A brief history of fine dining
The first recognised restaurant can be traced back to the 18th Century and the French Revolution. In 1765, A. Boulanger, a soup vendor, hung a sign over his business, which offered a choice of soups and broths for health. The name of his shop was ‘restorative’ or restaurant.
In 1782, the rst luxury restaurant, ‘La Grande Taverne de Loudres’, opened its doors in Paris. Owned by Antoine Beauvillers , this innovative restauranteur combined for essential principles – superior cooking - an elegant room – smart waiters and a cellar of wine. Beauvillers is also credited in introducing the first Maitre’ds, offering advice on certain dishes as well as giving diners suggestions on the perfect wine combinations.

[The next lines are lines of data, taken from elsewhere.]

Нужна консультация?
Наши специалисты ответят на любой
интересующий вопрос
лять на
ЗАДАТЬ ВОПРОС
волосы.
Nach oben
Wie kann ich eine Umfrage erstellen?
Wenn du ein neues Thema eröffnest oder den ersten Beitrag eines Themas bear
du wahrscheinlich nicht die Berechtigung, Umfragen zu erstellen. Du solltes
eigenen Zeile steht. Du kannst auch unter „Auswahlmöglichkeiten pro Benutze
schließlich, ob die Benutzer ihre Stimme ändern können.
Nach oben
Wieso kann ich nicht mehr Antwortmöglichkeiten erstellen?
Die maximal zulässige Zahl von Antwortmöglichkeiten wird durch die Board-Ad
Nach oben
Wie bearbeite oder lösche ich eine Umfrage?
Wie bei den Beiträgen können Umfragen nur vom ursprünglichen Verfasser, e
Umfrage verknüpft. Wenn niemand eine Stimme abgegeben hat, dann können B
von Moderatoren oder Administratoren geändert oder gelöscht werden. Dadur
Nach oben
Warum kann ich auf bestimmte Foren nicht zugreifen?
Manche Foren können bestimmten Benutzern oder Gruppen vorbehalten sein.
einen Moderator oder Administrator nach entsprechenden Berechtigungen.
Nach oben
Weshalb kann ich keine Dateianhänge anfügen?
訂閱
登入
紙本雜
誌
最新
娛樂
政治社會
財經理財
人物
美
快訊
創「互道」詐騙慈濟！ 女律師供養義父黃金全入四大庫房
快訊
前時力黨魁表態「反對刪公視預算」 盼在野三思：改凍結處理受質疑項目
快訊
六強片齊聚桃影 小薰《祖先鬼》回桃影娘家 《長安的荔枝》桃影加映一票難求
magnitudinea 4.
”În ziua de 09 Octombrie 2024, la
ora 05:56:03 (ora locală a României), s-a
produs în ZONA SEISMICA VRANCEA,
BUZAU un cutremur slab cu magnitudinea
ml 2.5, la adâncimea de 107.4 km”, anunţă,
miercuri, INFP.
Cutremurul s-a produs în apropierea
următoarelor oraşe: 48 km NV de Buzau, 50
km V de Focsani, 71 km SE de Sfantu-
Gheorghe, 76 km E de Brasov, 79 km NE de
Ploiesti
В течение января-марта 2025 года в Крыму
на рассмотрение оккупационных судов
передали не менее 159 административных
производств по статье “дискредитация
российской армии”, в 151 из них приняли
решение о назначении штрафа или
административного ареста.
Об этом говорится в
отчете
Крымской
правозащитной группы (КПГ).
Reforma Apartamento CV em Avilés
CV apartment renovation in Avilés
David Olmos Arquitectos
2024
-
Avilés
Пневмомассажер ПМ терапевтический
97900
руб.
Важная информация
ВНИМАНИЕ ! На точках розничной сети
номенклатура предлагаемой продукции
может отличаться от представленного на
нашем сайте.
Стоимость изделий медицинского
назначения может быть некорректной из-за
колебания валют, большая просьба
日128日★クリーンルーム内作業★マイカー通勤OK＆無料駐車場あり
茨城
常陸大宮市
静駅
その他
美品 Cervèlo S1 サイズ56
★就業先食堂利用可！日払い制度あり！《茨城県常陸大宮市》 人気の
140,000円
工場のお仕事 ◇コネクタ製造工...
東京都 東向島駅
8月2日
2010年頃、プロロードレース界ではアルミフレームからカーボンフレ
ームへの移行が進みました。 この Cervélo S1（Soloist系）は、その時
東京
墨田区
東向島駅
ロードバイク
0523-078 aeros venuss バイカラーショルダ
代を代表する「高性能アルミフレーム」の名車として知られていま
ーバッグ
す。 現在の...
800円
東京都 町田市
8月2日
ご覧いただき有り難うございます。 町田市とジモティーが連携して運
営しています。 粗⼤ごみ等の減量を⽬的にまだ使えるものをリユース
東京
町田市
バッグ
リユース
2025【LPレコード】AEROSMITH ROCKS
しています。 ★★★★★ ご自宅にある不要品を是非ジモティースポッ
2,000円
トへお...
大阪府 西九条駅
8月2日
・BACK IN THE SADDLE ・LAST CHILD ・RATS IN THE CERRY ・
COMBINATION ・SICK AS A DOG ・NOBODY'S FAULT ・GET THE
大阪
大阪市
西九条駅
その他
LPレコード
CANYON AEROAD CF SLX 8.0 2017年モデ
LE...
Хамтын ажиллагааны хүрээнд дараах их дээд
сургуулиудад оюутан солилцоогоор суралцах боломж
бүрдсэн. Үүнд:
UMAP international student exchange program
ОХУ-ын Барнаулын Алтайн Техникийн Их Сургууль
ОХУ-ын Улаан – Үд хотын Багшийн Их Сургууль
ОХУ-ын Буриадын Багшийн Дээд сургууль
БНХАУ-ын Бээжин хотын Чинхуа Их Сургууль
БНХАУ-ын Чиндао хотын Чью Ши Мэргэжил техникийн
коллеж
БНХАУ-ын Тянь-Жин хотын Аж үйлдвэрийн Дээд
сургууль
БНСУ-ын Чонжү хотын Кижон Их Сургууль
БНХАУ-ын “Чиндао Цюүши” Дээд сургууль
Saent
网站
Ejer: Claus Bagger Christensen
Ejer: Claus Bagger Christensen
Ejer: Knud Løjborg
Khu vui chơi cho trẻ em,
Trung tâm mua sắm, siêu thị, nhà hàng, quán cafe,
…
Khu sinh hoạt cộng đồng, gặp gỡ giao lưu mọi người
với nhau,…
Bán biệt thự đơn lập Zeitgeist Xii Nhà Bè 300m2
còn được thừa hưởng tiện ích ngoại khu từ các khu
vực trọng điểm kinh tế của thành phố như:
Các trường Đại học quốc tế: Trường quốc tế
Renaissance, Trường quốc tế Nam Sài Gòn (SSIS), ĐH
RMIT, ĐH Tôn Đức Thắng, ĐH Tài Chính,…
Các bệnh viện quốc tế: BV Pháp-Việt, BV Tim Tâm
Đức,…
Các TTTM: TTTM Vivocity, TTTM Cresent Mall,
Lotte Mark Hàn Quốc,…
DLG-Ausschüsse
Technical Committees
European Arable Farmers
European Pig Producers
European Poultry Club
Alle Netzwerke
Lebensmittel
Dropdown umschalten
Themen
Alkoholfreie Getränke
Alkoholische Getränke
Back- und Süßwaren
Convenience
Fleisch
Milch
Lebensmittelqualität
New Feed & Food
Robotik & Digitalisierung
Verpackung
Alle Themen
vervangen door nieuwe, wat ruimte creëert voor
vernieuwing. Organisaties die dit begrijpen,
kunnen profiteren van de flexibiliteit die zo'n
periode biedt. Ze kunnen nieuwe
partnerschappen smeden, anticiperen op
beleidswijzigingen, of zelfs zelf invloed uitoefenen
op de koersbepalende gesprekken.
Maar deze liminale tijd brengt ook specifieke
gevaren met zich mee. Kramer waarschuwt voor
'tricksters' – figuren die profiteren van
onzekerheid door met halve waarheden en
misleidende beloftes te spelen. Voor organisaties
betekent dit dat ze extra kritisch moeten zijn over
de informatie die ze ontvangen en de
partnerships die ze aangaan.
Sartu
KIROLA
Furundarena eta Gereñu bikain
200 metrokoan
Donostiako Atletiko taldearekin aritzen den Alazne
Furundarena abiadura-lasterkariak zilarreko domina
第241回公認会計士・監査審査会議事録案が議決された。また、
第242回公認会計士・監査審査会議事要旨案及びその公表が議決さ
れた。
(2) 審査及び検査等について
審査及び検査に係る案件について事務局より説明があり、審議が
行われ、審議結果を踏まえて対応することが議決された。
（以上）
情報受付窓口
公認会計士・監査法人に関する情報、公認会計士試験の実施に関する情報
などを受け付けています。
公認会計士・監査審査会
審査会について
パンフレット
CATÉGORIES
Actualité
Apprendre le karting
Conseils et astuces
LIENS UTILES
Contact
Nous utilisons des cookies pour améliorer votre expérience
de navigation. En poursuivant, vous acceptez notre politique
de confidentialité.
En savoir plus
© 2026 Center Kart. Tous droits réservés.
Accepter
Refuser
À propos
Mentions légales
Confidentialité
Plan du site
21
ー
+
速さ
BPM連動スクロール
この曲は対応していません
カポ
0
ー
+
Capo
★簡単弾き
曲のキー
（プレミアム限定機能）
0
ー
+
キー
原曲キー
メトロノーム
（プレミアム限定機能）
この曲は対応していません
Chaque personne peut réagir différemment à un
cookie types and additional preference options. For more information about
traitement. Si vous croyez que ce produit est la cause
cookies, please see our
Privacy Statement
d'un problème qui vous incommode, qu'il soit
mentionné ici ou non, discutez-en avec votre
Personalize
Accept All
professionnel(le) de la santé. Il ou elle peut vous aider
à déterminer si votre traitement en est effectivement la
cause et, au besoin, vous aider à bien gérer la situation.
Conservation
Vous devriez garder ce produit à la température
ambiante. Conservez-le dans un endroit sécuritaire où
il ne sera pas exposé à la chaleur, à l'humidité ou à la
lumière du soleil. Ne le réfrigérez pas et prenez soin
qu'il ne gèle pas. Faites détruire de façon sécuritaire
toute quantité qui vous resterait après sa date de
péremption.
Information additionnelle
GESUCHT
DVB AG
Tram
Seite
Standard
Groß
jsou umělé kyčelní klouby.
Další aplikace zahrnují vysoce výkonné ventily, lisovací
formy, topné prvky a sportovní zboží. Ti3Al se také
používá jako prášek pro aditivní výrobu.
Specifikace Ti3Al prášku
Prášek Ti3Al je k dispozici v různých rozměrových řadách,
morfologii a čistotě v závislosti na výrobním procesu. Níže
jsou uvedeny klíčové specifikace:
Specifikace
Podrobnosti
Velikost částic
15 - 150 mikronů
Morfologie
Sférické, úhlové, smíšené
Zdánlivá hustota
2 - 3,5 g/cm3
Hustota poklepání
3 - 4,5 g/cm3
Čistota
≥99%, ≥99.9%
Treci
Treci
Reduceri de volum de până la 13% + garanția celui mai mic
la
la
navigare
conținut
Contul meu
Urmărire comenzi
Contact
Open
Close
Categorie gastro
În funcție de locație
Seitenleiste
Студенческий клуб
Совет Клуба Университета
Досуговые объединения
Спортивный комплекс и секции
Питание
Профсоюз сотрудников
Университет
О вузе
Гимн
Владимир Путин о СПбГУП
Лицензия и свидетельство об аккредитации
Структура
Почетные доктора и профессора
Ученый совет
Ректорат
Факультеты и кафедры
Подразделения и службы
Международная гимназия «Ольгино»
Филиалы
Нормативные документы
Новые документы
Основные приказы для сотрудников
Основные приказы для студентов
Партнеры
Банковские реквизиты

As the Revolution gripped France during the late 18th century, the falling of the aristocracy – who would generally dine in the privacy of their estates, employing some of the best chefs in the country – meant that many chefs and cooks were unemployed. Those that escaped the guillotine, either started their own restaurants or started working for restaurants. In 1804, only a few short decades after the disruption, Paris itself had 500 restaurants.
Although the middle classes, and the falling aristocracy, could no longer afford their own chef and waiting staff, they still pined for the dining experience that they had been used to. Some clever entrepreneurs set up some Fine Dining restaurants to allow this emerging class to fulfil their fantasies. Offering the four principles that Antoine Beauvillers had established 30 years earlier, these aristocratic wannabees were able to dine like royalty – as frequently as their finances would permit.
As these restaurants became more popular, chefs became household names and their popularity grew. Restaurants were able to improve the dining experience by bringing in fine china and cutlery, and tablecloths - offering reservations. All these aspects are now synonymous with modern day fine dining.